At around 12:45pm on Tuesday 12th January, we started to see a spike in response times for requests to the Tabula API, and an increase in error rates for My Warwick (which is a heavy consumer of this data). This continued to escalate over the following hour, to the point where it appeared that the Tabula API was unable to cope with the volume of requests (requests were being backed up, one after the other, and the queue of requests to be processed was growing).
The impact of this was:
An incident response team comprising of the software engineering and infrastructure teams worked to try and diagnose the underlying cause of issues. We were unable to detect a change in usage patterns of the Tabula web application, the Tabula API or My Warwick that would cause the 10x increase in load onto the Tabula database, but we were able to see a large number of requests to individual endpoints that we tried to resolve.
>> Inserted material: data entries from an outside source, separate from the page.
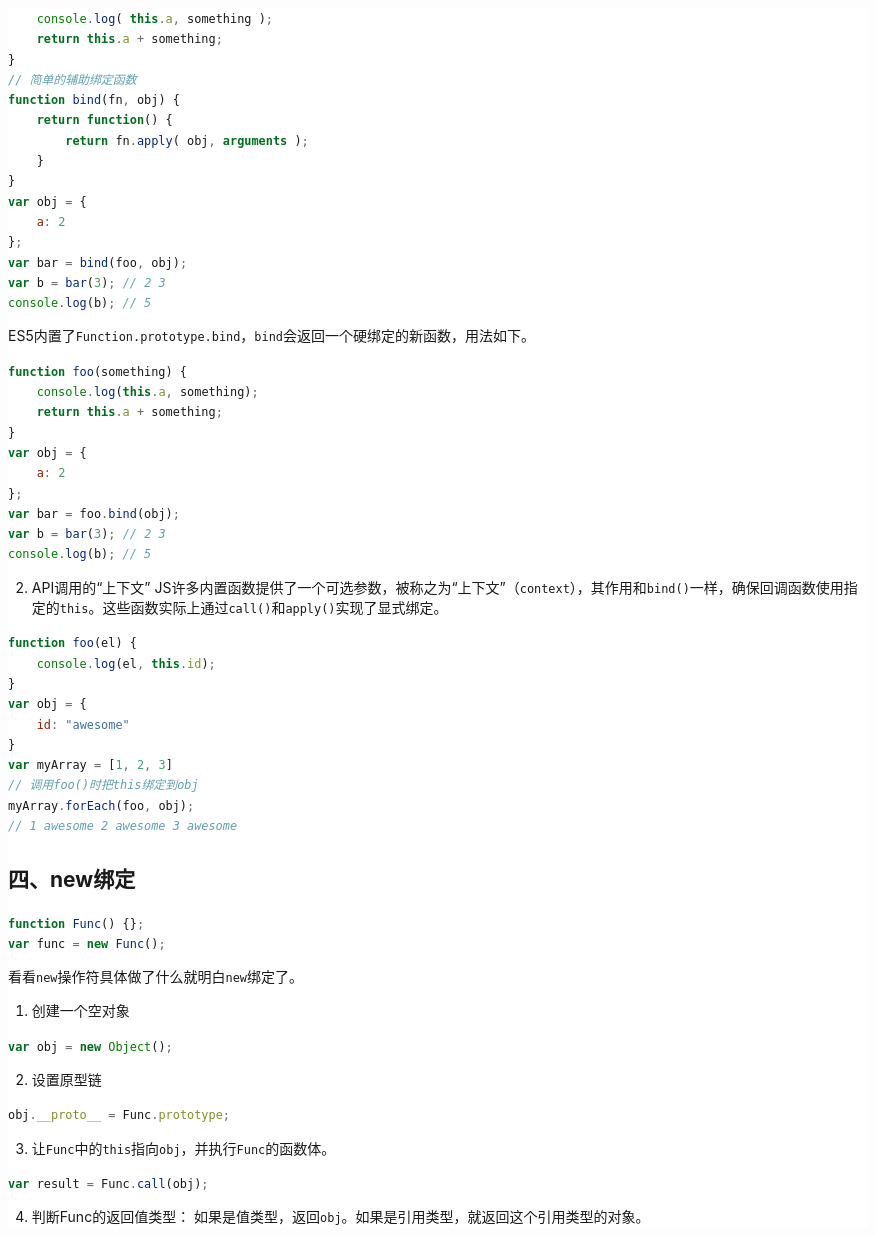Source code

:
 ```javascript
    console.log( this.a, something );
    return this.a + something;
}
// 简单的辅助绑定函数
function bind(fn, obj) {
    return function() {
        return fn.apply( obj, arguments );
    }
}
var obj = {
    a: 2
};
var bar = bind(foo, obj);
var b = bar(3); // 2 3
console.log(b); // 5
```
ES5内置了`Function.prototype.bind`，`bind`会返回一个硬绑定的新函数，用法如下。
```javascript
function foo(something) {
    console.log(this.a, something);
    return this.a + something;
}
var obj = {
    a: 2
};
var bar = foo.bind(obj);
var b = bar(3); // 2 3
console.log(b); // 5
```
2. API调用的“上下文”
JS许多内置函数提供了一个可选参数，被称之为“上下文”（`context`），其作用和`bind()`一样，确保回调函数使用指定的`this`。这些函数实际上通过`call()`和`apply()`实现了显式绑定。
```javascript
function foo(el) {
    console.log(el, this.id);
}
var obj = {
    id: "awesome"
}
var myArray = [1, 2, 3]
// 调用foo()时把this绑定到obj
myArray.forEach(foo, obj);
// 1 awesome 2 awesome 3 awesome
```
## 四、new绑定
```javascript
function Func() {};
var func = new Func();
```
看看`new`操作符具体做了什么就明白`new`绑定了。
1. 创建一个空对象
```javascript
var obj = new Object();
```
2. 设置原型链
```javascript
obj.__proto__ = Func.prototype;
```
3. 让`Func`中的`this`指向`obj`，并执行`Func`的函数体。
```javascript
var result = Func.call(obj);
```
4. 判断Func的返回值类型：
如果是值类型，返回`obj`。如果是引用类型，就返回这个引用类型的对象。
As part of this work, we made changes to the web load balancer that underpins all the internal web applications at Warwick and their databases. Due to a bug in the load balancer software, this led to a partial outage of some services between approximately 5:30pm and 5:45pm, and ongoing sporadic issues with access to web systems until 9:15am on Wednesday 13th January, at which point the problems were fixed. As always, our priority when responding to incidents is to restore service as soon as possible, and we made the decision - after adding additional resources to the Tabula database to cope with the increased workload - to leave the application in a degraded state and restore My Warwick access at 7pm.
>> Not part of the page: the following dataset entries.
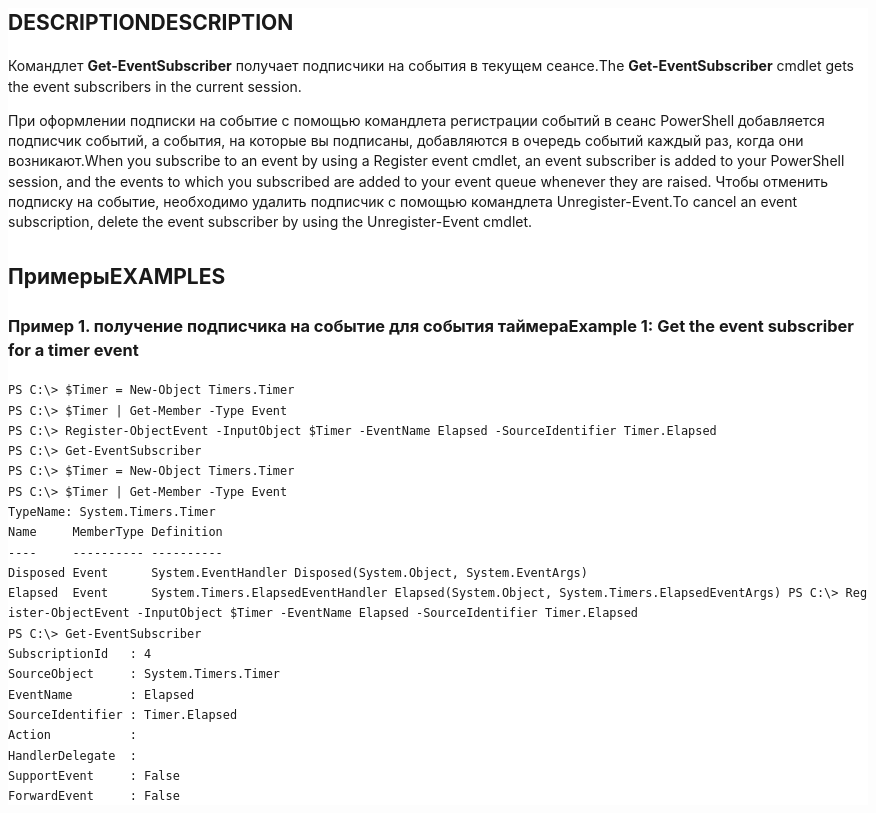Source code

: ## <span data-ttu-id="ec5e8-109">DESCRIPTION</span><span class="sxs-lookup"><span data-stu-id="ec5e8-109">DESCRIPTION</span></span>

<span data-ttu-id="ec5e8-110">Командлет **Get-EventSubscriber** получает подписчики на события в текущем сеансе.</span><span class="sxs-lookup"><span data-stu-id="ec5e8-110">The **Get-EventSubscriber** cmdlet gets the event subscribers in the current session.</span></span>

<span data-ttu-id="ec5e8-111">При оформлении подписки на событие с помощью командлета регистрации событий в сеанс PowerShell добавляется подписчик событий, а события, на которые вы подписаны, добавляются в очередь событий каждый раз, когда они возникают.</span><span class="sxs-lookup"><span data-stu-id="ec5e8-111">When you subscribe to an event by using a Register event cmdlet, an event subscriber is added to your PowerShell session, and the events to which you subscribed are added to your event queue whenever they are raised.</span></span>
<span data-ttu-id="ec5e8-112">Чтобы отменить подписку на событие, необходимо удалить подписчик с помощью командлета Unregister-Event.</span><span class="sxs-lookup"><span data-stu-id="ec5e8-112">To cancel an event subscription, delete the event subscriber by using the Unregister-Event cmdlet.</span></span>

## <span data-ttu-id="ec5e8-113">Примеры</span><span class="sxs-lookup"><span data-stu-id="ec5e8-113">EXAMPLES</span></span>

### <span data-ttu-id="ec5e8-114">Пример 1. получение подписчика на событие для события таймера</span><span class="sxs-lookup"><span data-stu-id="ec5e8-114">Example 1: Get the event subscriber for a timer event</span></span>

```
PS C:\> $Timer = New-Object Timers.Timer
PS C:\> $Timer | Get-Member -Type Event
PS C:\> Register-ObjectEvent -InputObject $Timer -EventName Elapsed -SourceIdentifier Timer.Elapsed
PS C:\> Get-EventSubscriber
PS C:\> $Timer = New-Object Timers.Timer
PS C:\> $Timer | Get-Member -Type Event
TypeName: System.Timers.Timer
Name     MemberType Definition
----     ---------- ----------
Disposed Event      System.EventHandler Disposed(System.Object, System.EventArgs)
Elapsed  Event      System.Timers.ElapsedEventHandler Elapsed(System.Object, System.Timers.ElapsedEventArgs) PS C:\> Register-ObjectEvent -InputObject $Timer -EventName Elapsed -SourceIdentifier Timer.Elapsed
PS C:\> Get-EventSubscriber
SubscriptionId   : 4
SourceObject     : System.Timers.Timer
EventName        : Elapsed
SourceIdentifier : Timer.Elapsed
Action           :
HandlerDelegate  :
SupportEvent     : False
ForwardEvent     : False
```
Additional fixes to the Tabula source code to reduce the amount of work done in the database were released up to 10pm. At this point, we had a working theory that a large number of “user lookups” were failing to be returned by the single sign-on system, which then caused Tabula to fall back on its own database for the information, and this was done in an extremely inefficient manner (issuing one request to the database for each missing user). A code change was made at 9:15am on Wednesday 13th January to fetch these in bulk from the Tabula database rather than one at a time, and at that point we saw the workload on the Tabula database return to what it was before the incident started.
On further investigation of the underlying causes, we identified a change to the single sign-on system that had been made just before 12pm on Tuesday 12th January which changed the behaviour of lookups of multiple users by their 7-digit Warwick University ID at the same time. We rolled back this change when it was identified and have put additional checks in place to ensure that it cannot re-occur.